● Your instructions: Pick up the article on parsing code with Sprache where it stops and continue writing it.

Parsing code with Sprache - Part 1

February 13th, 2021 in Development

😎 This the first article of a multiple part series on how to parse code with Sprache. You can read the second part here.

You probably know that sometimes (many times), a developer’s job is much more research or analysis than programming! In the past, there have been many instances where I was on a project where my goal was to migrate or rewrite old software, and during those engagements, I ended up creating tools to help me. Many of those tools were specialized code parsers that would automatically perform the analysis I required or even spit out newer code that I could reuse.

In all those cases, I needed to parse some structured code, and there’s a simple way of doing this: by using Sprache, a parsing framework for dotnet. In this article, I’m going to teach you how to do that.

Parsing Java code

You can write all sorts of parsers with Sprache. As long as the language is formal, it’s easy to build the necessary code, and you do that leveraging all of C# syntax greatness. I will propose an example: a parser to a partial Java ☕ grammar.

I’m choosing Java because it’s complex enough to let us see how Sprache can make your life easier; because Java is close to C#, so readers will quickly understand most of it; and because Java’s formal grammar is structured in such a way that one can extrapolate its grammar without much research.

Of course, writing a full parser would take too long; we will have to constrain ourselves to a partial analyzer. The way we do that is to get the code we want to parse and then specify the grammar for just that (I call this approach best fit, an important agile principle). So I decided on a victim for this endeavor: Google Authenticator is the source of an Android app that generates OTP’s. The app can be found in the Play Store.

😎 I’ve used this source code to reproduce the OTP algorithm, so I’m familiar with it.

To have a tangible goal, we will output a graph of class dependencies; This should help you get how to do more than just the parsing but also how to use the parsed code to get insight or produce other artifacts.

Java BNF

The starting point for our code is the formal grammar for Java. The eBNF - Extended Backus-Naur Form or notation - is a description of a formal grammar. For instance, a for block in Java can be:

Example:

for (int i = 0; i < 100; i++) { System.out.println(i); }

Grammar:

FORBLOCK = "for" "(" INITIALIZER ";" CONDITION ";" INCREMENT) BLOCK

INITIALIZER = ASSIGNMENT

ASSIGNMENT = TYPE VARIABLE "=" LITERAL 

CONDITION = BOOLEAN_EXPRESSION

INCREMENT = VARIABLE "++" | "++" VARIABLE

BLOCK = STATEMENT | "{" STATEMENT_LIST "}"

● Recorded data:

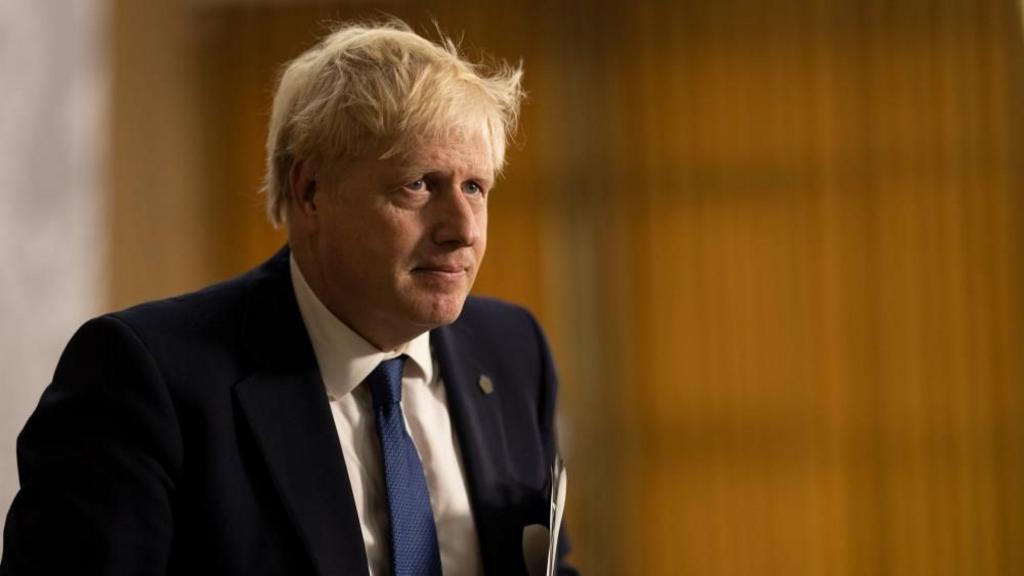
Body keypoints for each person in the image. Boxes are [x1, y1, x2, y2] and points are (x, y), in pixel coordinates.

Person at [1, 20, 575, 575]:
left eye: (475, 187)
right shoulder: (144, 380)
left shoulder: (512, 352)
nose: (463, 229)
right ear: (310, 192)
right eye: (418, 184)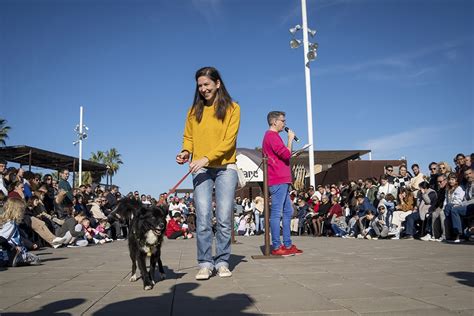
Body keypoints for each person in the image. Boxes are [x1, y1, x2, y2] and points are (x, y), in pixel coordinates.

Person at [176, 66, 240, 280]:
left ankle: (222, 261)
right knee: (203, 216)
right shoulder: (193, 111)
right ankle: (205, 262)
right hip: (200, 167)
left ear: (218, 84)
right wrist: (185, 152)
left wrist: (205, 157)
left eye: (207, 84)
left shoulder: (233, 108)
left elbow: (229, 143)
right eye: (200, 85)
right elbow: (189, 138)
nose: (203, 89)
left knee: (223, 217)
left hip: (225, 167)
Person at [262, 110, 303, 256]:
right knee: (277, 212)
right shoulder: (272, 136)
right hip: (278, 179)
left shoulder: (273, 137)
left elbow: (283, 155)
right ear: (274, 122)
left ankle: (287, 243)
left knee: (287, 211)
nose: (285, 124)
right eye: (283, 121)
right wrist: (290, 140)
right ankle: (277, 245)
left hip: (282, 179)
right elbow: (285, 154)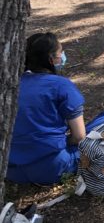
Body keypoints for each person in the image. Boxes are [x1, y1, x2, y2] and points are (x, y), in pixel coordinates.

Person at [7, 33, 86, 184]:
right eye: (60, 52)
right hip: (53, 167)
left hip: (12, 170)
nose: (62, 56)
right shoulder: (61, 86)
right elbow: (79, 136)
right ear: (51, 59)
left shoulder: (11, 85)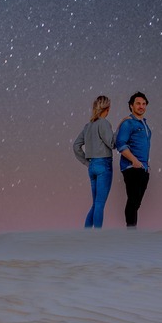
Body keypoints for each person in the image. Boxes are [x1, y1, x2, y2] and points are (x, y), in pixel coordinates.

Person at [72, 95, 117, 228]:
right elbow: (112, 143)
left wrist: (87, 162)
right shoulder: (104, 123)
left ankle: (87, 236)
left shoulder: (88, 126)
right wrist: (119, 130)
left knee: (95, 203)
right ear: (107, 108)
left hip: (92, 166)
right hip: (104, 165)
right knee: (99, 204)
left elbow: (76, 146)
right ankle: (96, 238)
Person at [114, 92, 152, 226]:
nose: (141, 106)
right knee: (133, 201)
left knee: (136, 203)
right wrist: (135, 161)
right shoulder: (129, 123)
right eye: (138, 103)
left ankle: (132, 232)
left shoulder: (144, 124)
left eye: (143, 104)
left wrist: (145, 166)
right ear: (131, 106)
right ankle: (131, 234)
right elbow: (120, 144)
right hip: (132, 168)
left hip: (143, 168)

--

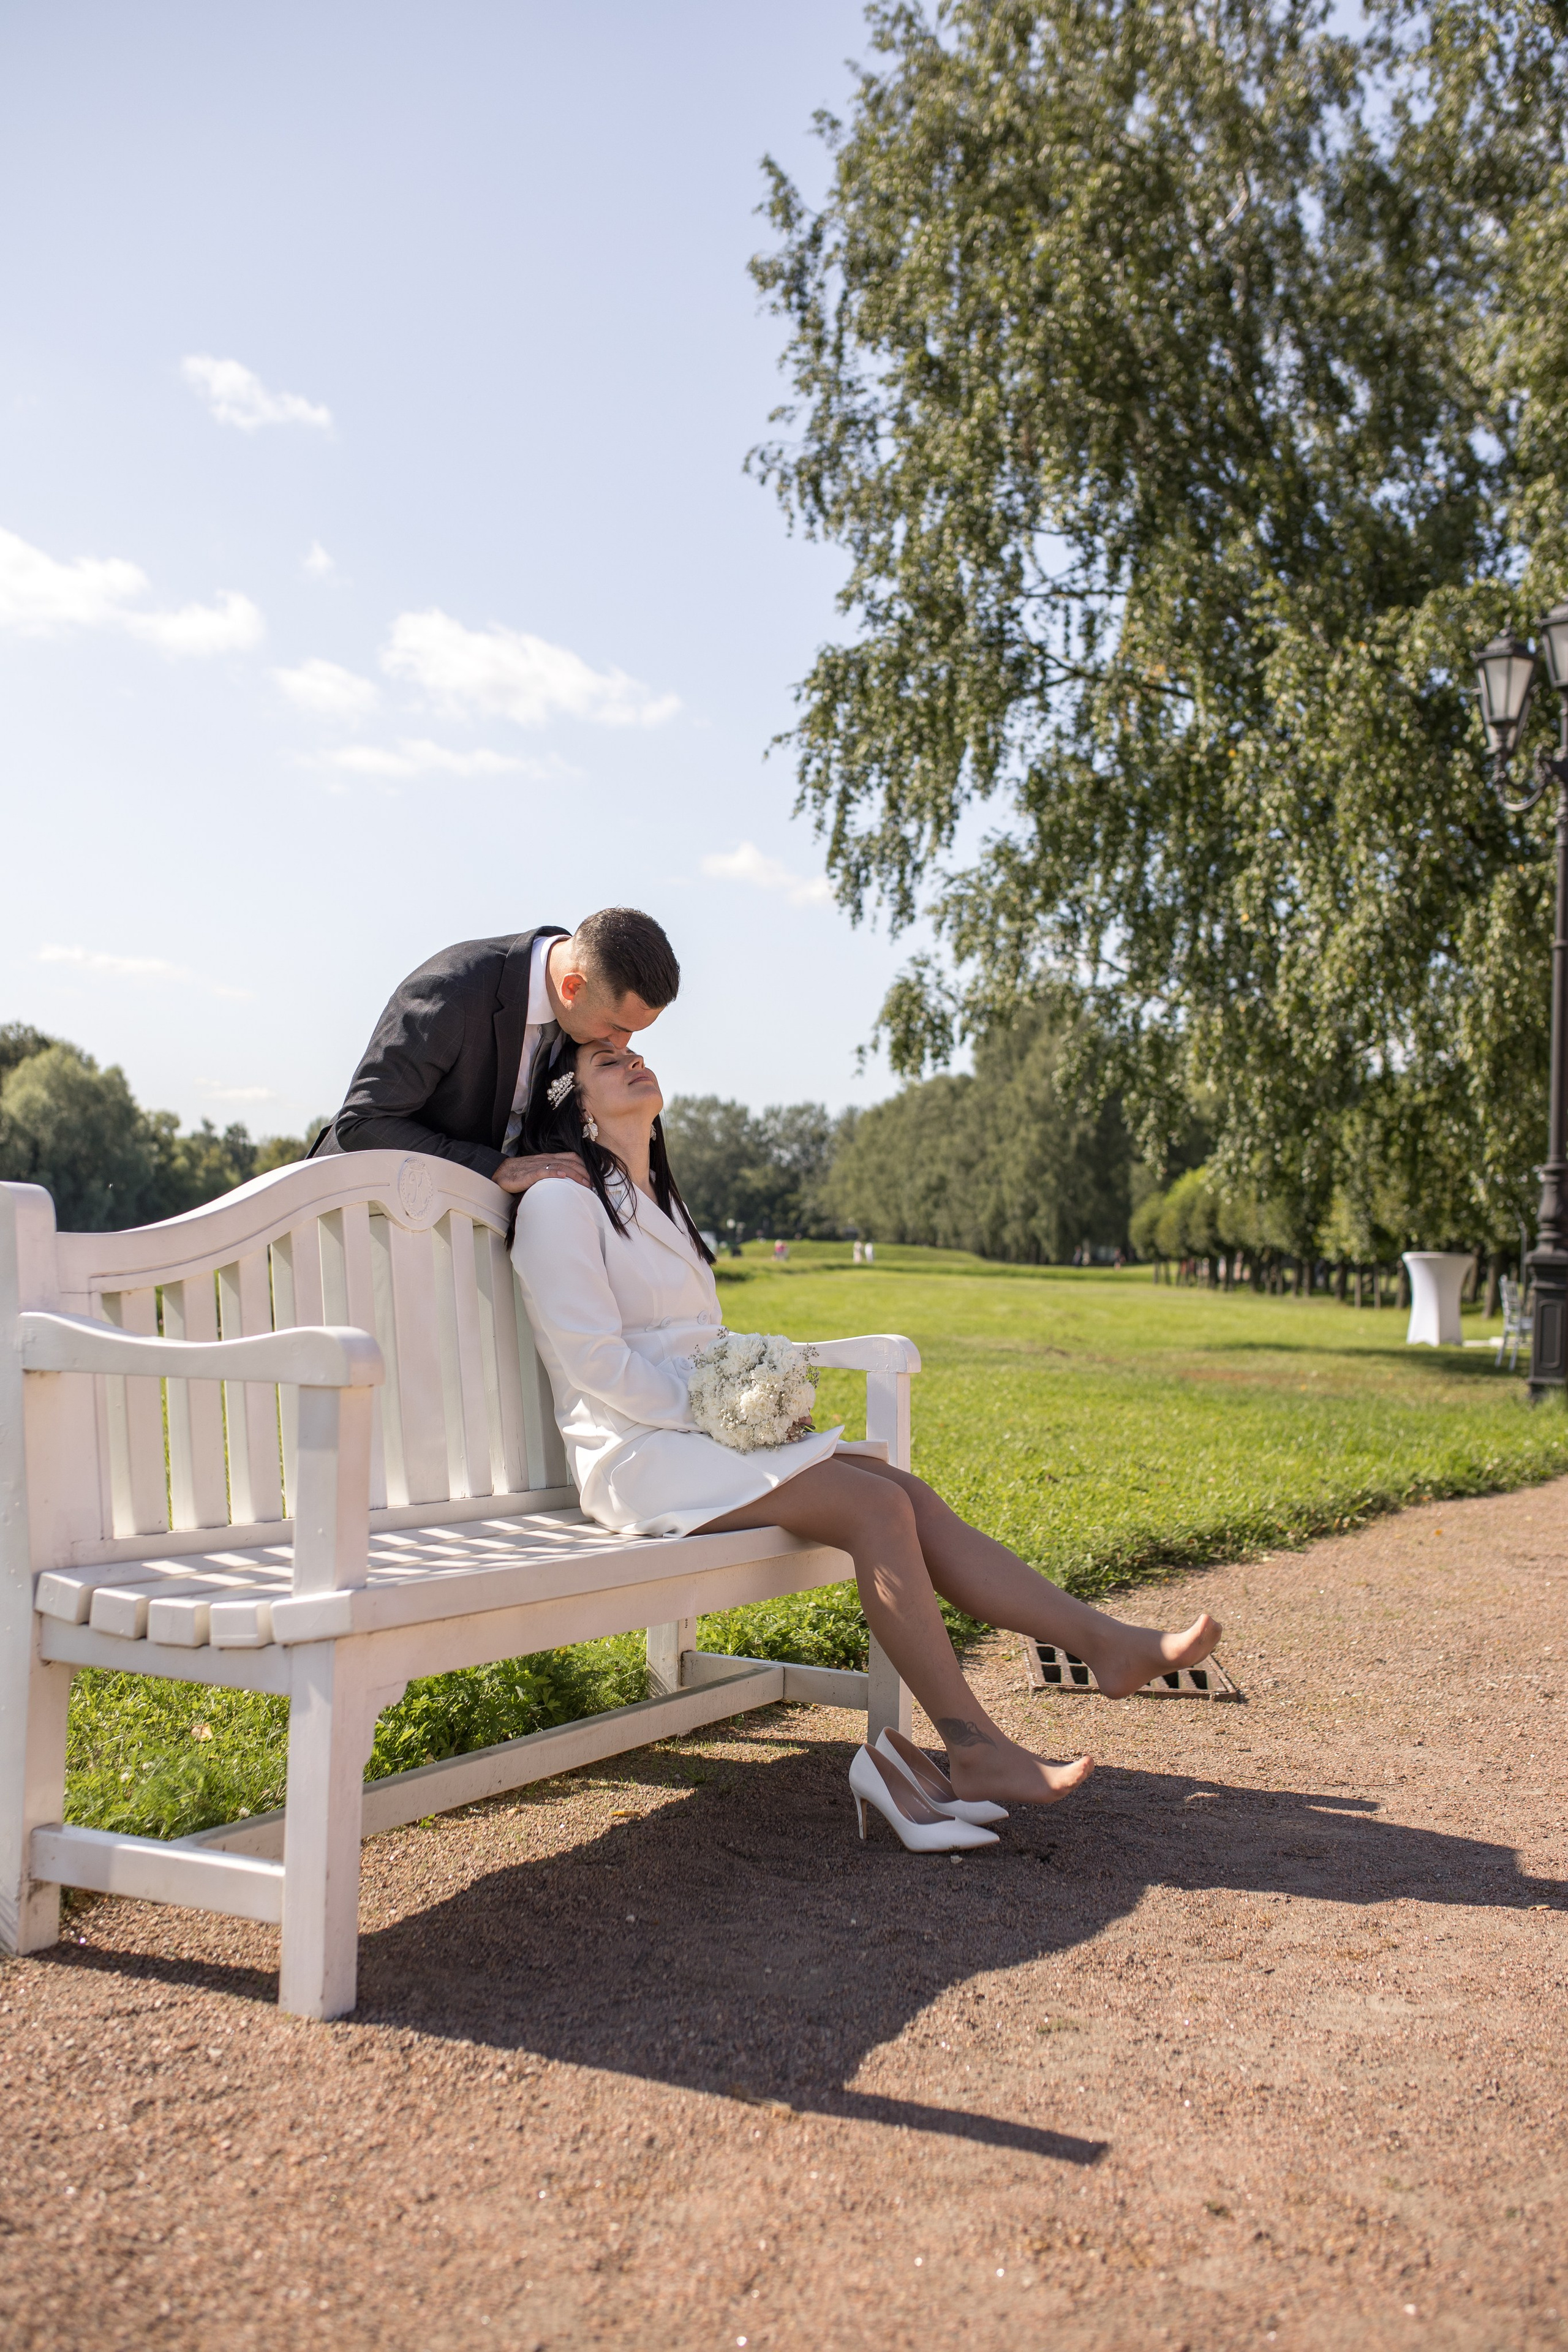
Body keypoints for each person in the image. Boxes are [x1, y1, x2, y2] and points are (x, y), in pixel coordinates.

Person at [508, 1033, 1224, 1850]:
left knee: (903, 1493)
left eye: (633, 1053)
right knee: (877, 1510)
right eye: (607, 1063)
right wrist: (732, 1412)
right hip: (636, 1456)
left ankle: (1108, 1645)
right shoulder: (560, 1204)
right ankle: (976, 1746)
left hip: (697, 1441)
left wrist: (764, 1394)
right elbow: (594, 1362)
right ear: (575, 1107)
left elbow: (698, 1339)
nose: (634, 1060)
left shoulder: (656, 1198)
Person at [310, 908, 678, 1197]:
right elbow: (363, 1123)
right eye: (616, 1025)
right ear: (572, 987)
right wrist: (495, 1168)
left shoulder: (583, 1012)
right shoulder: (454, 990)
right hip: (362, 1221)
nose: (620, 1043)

---

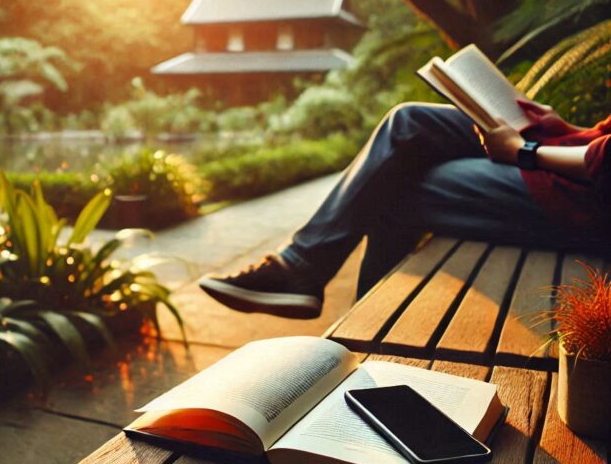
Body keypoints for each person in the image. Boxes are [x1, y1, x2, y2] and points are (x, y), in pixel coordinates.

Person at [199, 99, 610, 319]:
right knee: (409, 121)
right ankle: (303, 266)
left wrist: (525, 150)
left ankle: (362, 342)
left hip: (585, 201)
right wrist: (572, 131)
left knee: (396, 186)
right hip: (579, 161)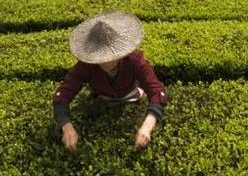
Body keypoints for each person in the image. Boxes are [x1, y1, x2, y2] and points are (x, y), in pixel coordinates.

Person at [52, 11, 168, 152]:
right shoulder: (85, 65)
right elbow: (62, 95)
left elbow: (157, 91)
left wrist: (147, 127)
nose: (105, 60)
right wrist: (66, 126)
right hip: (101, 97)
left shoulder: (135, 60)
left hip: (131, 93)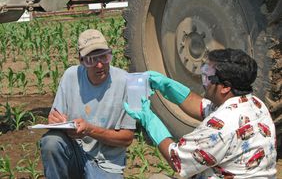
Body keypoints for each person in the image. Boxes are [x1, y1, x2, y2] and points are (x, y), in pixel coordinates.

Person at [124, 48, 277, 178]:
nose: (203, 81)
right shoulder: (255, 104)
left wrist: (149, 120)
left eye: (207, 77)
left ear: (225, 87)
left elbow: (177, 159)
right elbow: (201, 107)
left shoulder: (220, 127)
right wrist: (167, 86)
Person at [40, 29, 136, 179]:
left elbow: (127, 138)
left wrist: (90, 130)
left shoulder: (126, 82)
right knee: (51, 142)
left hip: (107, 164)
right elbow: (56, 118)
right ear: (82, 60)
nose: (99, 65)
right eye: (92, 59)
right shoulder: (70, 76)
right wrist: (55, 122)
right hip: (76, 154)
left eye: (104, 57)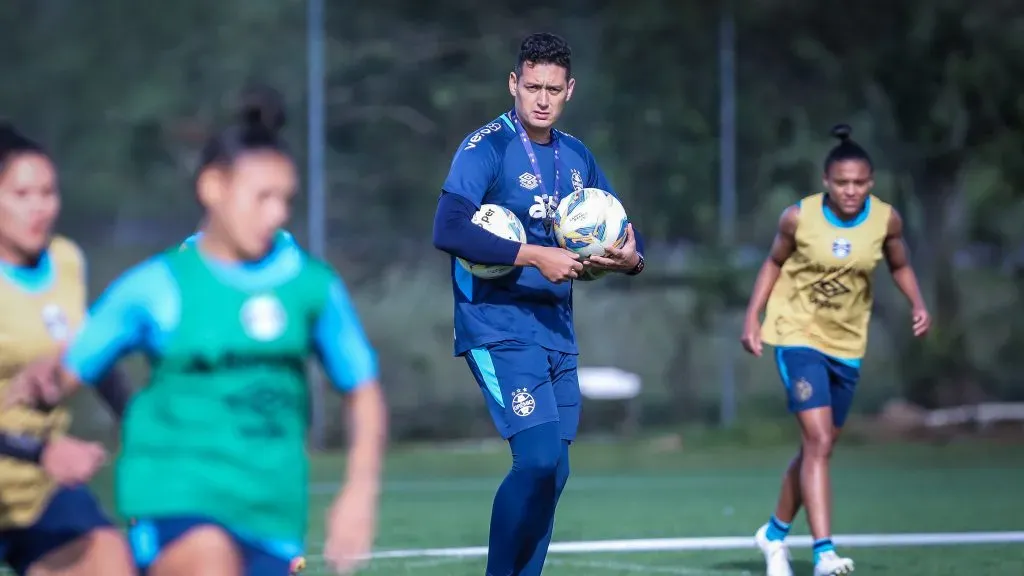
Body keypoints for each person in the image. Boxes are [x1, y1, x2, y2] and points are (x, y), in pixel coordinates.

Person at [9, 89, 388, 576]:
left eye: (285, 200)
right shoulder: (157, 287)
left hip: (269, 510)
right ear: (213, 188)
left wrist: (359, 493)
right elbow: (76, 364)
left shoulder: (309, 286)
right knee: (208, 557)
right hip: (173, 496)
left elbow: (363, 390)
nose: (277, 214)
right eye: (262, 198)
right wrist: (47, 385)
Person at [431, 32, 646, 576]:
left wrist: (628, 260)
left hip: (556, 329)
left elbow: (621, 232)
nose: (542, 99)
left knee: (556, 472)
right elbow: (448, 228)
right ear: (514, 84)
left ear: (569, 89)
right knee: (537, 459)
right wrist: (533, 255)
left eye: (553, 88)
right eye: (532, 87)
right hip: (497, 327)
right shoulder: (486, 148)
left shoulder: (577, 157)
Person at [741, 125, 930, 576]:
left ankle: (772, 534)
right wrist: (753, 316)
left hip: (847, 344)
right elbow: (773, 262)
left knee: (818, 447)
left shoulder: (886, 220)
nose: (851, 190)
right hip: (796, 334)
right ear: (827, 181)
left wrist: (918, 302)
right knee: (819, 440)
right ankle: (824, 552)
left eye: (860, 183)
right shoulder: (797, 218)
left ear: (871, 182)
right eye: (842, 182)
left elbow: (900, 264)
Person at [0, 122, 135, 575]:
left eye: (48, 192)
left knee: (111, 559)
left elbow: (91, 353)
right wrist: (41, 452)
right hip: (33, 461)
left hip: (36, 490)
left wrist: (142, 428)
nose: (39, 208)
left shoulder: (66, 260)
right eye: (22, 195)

● Task response:
❗ This grammar is incomplete and not necessarily correct; This is a practical guide on using Sprache, not on BNF and formal languages.

So we begin by looking at our target code and creating a small grammar. To keep things simple, we will be writing parsers for every source in java/com/google/android/apps/authenticator/ and ignore non-java files.

For instance, take a look at AuthenticatorActivity.java, the first file in scope. You will see that the first few lines are comments, and then we have a package instruction, followed by several import statements, and finally a class definition. Excluding the comments (we will touch on that later), the grammar would be:

JAVA_FILE = PACKAGE, IMPORT_LIST, CLASS_DECLARATIONS; 

PACKAGE = "package", PACKAGE_NAME, ";";

PACKAGE_NAME = WORD, { "." WORD };

WORD = CHARACTER, { CHARACTER };

CHARACTER = LETTER | DIGIT;

IMPORT_LIST = IMPORT, { IMPORT };

IMPORT = "import", PACKAGE_NAME, ";";

CLASS_DECLARATION = "public", "class", WORD, "{" (* ommited *) "}";

Take a look at that language, compare it to the file, but check it against your knowledge of Java (or C#, just by realizing that those two languages are very similar). On one hand, you’ll probably see that the grammar above could be used to produce the source code; on the other, you’ll quickly realize that it doesn’t account for many constructs that are legal in Java: for instance, a source could have no imports whatsoever. That’s what I meant by best fit - we are looking for a way to parse only the code in scope.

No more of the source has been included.